_SOURCE DOCUMENT_
---

FIG 3 — Changes in bacterial cell density during the seed mash preparation process. Columns with a W at the top show the results of quantifying the cell density of the brewing water. (A) Genera in which the cell density was 100 cells/g or above at more than two sampling points in each batch. (B) Genera in which the cell density was 10⁶ cells/g or above during the preparation process in any one or more sake breweries.

FIG 4 — Changes of bacterial cell density of the top nine lactic acid bacteria during seed mash preparation process.

Changes in chemical composition during kimoto making.

We investigated the changes of 51 compounds during the preparation of seed mash (Table S2). Most compounds tended to increase over time, but some compounds, especially maltose, decreased as the seed mash preparation progressed. For 15 of the 51 compounds (rhamnose, fucose, arabinose, xylose, citric acid, pyruvic acid, malic acid, succinic acid, fumaric acid, pyroglutamic acid, 2-aminobutyric acid, 3-aminobutyric acid, tryptamine, isoamylamine, and putrescine), the concentration of the compounds in all or most of the samples was very low (<1.0 mg/kg of seed mash) or below the limit of quantification of our analysis method. Therefore, principal component analysis was carried out using 36 compounds after omitting 15 compounds as mentioned above (Fig. 5). As a result of the score plot, first principal component explained the time course and the second principal component explained the difference among sake breweries. The loading plot indicated that some compounds (phenetylamine, isomaltotriose, agmatine, tyrosine, maltotriose, nitrous acid, ornithine, citrulline, and lactose) contributed to the differences among sake breweries. In particular, the amounts of citrulline, ornithine, and agmatine differed significantly depending on the sake brewery, and the maximum amounts of ornithine and agmatine reached 0.9 g/liter and 0.6 g/liter, respectively. The concentration of arginine decreased over time in the breweries where the concentration of ornithine or agmatine, both of which are metabolites from arginine, was increased (Table S2). The changes in the concentrations of arginine, citrulline, ornithine, and agmatine in each brewery are shown in Fig. 6. Their changes fit one of three profiles, as follows. (i) The concentration of arginine increased as the preparation progressed (brewery A). (ii) The concentration of ornithine increased as the preparation progressed (breweries B, C, and E). (iii) The concentration of agmatine increased as the preparation progressed (breweries D and D2).

---

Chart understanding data
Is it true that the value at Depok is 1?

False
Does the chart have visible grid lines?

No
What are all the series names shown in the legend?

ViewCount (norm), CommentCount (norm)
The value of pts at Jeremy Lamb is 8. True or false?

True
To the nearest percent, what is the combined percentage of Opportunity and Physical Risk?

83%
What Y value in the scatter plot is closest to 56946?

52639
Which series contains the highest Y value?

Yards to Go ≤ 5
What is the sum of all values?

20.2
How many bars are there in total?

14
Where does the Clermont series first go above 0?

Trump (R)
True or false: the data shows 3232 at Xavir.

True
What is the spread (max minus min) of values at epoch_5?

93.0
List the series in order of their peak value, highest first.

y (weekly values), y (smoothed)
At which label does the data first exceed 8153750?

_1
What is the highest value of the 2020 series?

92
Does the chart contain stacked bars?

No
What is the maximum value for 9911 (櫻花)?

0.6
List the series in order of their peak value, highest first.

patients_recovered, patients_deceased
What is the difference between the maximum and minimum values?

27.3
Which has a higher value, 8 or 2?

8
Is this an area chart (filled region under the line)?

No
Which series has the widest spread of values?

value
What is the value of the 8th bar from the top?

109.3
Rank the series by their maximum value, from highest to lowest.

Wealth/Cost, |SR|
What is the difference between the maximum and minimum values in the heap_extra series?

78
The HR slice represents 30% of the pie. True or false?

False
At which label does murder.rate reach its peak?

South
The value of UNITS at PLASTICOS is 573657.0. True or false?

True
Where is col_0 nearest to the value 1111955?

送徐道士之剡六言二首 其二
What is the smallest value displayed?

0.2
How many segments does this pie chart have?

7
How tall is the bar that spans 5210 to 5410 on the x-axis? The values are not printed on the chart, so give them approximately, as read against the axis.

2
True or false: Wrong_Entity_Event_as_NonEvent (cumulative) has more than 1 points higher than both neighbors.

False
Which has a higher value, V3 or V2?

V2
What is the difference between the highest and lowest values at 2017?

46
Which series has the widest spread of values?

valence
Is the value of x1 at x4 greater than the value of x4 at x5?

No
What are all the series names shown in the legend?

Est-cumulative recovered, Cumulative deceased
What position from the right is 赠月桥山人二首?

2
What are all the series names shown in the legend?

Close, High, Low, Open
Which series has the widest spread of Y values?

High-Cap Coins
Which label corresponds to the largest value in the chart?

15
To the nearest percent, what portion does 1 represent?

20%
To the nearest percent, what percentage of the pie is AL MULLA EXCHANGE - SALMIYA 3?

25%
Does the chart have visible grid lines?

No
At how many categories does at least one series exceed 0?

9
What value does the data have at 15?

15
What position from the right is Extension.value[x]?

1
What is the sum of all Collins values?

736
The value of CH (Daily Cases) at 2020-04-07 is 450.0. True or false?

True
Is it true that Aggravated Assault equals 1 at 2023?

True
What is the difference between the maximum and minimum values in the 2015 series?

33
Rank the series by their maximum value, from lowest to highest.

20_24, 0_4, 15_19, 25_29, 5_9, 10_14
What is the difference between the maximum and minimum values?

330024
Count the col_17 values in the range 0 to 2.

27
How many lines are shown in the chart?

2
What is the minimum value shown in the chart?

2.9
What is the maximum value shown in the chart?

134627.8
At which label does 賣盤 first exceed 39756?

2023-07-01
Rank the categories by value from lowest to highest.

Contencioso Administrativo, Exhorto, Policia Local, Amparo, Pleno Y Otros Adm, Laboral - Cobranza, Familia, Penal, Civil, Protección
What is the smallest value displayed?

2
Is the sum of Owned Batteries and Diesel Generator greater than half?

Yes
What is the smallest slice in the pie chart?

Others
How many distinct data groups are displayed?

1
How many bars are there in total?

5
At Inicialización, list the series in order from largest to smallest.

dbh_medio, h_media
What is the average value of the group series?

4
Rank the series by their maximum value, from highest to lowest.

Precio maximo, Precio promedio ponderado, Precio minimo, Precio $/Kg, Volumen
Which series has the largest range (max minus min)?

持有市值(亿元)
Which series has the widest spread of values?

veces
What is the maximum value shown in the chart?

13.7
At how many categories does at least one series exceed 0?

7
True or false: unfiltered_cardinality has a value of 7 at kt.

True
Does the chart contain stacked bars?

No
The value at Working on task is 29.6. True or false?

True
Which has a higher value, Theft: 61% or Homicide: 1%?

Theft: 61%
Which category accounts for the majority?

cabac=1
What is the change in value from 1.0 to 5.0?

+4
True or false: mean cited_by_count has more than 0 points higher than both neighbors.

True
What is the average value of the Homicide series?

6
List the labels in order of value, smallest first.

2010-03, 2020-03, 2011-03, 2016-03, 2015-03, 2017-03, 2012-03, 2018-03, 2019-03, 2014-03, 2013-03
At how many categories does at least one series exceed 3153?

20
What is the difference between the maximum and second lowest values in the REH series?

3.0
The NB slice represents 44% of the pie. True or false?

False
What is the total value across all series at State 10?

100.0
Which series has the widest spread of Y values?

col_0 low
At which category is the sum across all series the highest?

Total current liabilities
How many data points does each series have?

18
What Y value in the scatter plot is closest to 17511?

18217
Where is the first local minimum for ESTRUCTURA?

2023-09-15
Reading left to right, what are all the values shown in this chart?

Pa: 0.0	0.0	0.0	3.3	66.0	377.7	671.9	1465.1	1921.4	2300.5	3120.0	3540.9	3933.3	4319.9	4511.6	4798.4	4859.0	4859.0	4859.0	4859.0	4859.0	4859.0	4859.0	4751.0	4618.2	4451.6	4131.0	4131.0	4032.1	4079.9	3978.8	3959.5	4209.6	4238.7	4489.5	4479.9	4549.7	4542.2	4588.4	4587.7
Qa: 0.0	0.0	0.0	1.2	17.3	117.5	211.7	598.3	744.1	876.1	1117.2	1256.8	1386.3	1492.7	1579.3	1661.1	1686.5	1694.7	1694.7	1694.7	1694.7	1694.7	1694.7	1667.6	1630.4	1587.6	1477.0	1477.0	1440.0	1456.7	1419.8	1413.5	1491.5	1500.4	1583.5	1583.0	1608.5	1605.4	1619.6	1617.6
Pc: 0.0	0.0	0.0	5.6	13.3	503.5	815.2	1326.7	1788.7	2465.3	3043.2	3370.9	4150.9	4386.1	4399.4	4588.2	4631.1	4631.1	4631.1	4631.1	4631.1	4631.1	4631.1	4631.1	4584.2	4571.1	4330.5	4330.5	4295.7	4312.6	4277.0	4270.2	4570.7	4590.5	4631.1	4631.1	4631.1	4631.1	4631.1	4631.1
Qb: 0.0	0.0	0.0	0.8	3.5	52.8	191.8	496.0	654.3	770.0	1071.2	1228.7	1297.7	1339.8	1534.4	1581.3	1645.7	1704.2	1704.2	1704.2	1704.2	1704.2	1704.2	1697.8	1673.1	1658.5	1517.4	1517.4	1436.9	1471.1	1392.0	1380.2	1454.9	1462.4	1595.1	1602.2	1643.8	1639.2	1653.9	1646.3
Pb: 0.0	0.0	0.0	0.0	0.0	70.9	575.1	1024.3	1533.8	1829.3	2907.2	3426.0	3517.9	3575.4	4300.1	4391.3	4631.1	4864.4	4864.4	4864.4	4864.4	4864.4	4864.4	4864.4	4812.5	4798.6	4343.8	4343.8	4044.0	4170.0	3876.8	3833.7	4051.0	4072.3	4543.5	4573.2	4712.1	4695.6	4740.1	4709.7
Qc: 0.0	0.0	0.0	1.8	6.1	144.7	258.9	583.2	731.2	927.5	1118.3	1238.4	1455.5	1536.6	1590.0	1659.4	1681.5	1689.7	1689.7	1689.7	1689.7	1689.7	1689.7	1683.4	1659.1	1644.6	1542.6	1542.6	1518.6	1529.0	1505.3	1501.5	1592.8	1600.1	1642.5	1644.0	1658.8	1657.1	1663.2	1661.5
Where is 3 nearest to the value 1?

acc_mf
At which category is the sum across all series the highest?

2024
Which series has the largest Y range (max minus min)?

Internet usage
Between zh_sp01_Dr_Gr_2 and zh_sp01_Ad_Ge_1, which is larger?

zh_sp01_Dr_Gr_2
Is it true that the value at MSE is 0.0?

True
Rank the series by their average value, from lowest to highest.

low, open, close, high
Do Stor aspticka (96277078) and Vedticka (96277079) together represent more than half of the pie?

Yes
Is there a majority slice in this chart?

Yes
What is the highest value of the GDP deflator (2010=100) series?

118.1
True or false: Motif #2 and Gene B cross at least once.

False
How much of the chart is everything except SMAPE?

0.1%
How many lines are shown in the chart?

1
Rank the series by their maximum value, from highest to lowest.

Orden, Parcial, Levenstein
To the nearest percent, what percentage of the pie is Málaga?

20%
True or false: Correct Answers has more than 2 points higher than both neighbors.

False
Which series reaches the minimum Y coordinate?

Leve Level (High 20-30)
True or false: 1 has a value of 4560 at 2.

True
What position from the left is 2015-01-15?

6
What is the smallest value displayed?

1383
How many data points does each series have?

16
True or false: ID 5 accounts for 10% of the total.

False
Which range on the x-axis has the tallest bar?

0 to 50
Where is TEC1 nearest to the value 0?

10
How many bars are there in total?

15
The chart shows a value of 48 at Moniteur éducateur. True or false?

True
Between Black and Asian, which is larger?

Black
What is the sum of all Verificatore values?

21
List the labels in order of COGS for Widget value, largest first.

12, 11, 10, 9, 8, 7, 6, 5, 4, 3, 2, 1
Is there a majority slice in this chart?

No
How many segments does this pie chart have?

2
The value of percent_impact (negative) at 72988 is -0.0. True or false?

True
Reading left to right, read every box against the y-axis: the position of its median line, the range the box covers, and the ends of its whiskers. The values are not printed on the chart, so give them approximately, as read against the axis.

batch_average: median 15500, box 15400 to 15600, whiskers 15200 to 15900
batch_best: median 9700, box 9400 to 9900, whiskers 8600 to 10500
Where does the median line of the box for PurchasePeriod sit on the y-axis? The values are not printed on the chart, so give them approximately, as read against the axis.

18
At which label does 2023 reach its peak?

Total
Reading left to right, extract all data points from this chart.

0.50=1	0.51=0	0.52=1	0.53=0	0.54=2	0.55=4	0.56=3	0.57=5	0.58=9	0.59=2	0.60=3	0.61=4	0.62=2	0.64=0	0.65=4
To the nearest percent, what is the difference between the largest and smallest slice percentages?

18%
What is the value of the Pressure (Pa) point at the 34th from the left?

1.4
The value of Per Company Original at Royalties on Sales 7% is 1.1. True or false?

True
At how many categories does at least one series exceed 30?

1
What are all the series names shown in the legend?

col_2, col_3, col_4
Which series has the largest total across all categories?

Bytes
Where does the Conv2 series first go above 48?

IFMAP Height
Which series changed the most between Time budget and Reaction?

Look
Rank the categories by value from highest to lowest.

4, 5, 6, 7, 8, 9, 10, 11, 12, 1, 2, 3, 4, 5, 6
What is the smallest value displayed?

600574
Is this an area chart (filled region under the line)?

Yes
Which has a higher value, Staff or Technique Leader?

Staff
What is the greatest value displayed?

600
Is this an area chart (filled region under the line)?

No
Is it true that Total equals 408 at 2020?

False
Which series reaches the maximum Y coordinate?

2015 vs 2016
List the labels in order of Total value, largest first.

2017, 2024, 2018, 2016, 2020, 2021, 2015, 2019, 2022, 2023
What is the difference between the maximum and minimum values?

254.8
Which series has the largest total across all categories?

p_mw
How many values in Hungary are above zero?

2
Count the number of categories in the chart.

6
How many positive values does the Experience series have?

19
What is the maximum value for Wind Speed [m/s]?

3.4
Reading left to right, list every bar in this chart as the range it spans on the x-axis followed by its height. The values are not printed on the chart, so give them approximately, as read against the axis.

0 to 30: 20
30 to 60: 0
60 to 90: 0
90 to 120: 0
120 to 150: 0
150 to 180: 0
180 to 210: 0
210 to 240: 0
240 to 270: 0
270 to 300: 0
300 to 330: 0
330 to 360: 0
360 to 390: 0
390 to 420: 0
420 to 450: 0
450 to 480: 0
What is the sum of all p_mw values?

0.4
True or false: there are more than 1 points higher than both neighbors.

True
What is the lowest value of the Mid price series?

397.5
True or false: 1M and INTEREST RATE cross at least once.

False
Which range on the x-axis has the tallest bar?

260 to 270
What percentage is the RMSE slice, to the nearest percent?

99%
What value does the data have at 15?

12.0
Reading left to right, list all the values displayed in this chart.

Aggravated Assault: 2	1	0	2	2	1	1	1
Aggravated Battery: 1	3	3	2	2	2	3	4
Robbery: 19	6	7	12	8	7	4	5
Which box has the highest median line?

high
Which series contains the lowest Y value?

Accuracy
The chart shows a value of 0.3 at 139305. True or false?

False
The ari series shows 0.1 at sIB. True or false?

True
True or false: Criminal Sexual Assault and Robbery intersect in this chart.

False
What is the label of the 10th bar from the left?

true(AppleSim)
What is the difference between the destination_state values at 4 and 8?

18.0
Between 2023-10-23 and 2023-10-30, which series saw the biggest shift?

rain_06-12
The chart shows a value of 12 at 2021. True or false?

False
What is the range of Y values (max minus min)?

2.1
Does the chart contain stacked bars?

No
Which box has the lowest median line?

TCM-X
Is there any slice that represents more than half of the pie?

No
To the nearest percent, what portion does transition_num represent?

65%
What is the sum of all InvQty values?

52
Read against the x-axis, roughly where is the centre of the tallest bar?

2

---

_TASKS TO COMPLETE_
1. For each statement, say whether it agrees with the seed mash text, and quote the words from that text that decide it.
(a) Principal component analysis was carried out using all 51 compounds.
(b) Maltose decreased as the seed mash preparation progressed.
(c) Brewery A showed an increase in the concentration of agmatine.
2. Answer these questions from the seed mash text.
(a) What does Fig. 4 show?
(b) What maximum amount did ornithine reach?
(c) Which breweries fit the profile in which the concentration of ornithine increased?
3. Copy out the seed mash text from the words "FIG 3 — Changes" up to and including the words "more sake breweries.".
The items have no connection to the seed mash text.

_RESULTS FOR EACH TASK_
1.
(a) No: "principal component analysis was carried out using 36 compounds after omitting 15 compounds"
(b) Yes: "some compounds, especially maltose, decreased as the seed mash preparation progressed"
(c) No: "(i) The concentration of arginine increased as the preparation progressed (brewery A)."

2.
(a) Changes of bacterial cell density of the top nine lactic acid bacteria during the seed mash preparation process.
(b) 0.9 g/liter.
(c) Breweries B, C, and E.

3.
FIG 3 — Changes in bacterial cell density during the seed mash preparation process. Columns with a W at the top show the results of quantifying the cell density of the brewing water. (A) Genera in which the cell density was 100 cells/g or above at more than two sampling points in each batch. (B) Genera in which the cell density was 10⁶ cells/g or above during the preparation process in any one or more sake breweries.